Extracted entries START

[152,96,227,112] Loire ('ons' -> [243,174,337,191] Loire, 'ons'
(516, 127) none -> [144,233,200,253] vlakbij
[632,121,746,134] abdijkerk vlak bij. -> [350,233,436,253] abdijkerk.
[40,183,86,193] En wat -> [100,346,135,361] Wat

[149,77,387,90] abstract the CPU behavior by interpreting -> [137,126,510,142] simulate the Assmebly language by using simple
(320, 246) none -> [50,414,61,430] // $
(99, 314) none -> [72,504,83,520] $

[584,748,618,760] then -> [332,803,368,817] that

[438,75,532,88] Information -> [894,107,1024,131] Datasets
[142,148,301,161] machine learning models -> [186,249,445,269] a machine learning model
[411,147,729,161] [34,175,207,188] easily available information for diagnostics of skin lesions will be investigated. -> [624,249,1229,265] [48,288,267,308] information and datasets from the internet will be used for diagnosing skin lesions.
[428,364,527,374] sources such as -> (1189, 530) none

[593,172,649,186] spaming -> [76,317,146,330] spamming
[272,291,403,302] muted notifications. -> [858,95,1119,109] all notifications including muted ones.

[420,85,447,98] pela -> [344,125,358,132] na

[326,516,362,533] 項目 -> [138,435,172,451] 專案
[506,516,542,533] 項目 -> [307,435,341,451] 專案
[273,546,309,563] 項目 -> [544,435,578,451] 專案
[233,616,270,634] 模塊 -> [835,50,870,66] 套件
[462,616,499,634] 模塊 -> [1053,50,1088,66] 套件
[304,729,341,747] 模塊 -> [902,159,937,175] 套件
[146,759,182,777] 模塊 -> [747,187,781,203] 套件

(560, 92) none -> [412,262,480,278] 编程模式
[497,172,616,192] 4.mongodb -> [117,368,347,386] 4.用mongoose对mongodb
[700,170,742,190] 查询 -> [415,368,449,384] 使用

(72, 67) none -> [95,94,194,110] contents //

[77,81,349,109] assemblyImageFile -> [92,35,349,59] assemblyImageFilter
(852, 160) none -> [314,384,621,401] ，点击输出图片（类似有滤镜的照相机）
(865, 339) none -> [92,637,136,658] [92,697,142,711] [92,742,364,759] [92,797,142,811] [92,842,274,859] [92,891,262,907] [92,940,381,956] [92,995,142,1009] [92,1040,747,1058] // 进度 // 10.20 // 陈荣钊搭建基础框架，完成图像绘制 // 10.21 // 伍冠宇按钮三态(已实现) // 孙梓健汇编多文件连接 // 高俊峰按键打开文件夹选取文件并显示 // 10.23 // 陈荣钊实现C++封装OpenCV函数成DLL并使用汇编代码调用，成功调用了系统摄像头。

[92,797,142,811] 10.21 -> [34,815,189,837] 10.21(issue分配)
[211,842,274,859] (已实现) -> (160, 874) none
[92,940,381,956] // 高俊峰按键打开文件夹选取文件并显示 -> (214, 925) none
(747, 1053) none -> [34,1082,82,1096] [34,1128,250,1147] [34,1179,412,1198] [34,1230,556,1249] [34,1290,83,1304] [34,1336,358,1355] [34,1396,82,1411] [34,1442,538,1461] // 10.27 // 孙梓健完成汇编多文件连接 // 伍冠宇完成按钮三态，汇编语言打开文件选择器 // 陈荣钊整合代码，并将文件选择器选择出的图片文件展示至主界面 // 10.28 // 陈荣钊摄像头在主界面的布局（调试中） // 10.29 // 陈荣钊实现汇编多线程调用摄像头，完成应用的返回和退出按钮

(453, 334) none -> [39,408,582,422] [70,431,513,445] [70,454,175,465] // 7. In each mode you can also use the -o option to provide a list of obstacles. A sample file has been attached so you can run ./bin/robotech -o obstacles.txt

Extracted entries END

What is needed:
Starting at the first line of the entries above, please extract each line up to and including the line with "[149,77,387,90] abstract the", unchanged, and add nothing.

Result of the exercise:
[152,96,227,112] Loire ('ons' -> [243,174,337,191] Loire, 'ons'
(516, 127) none -> [144,233,200,253] vlakbij
[632,121,746,134] abdijkerk vlak bij. -> [350,233,436,253] abdijkerk.
[40,183,86,193] En wat -> [100,346,135,361] Wat

[149,77,387,90] abstract the CPU behavior by interpreting -> [137,126,510,142] simulate the Assmebly language by using simple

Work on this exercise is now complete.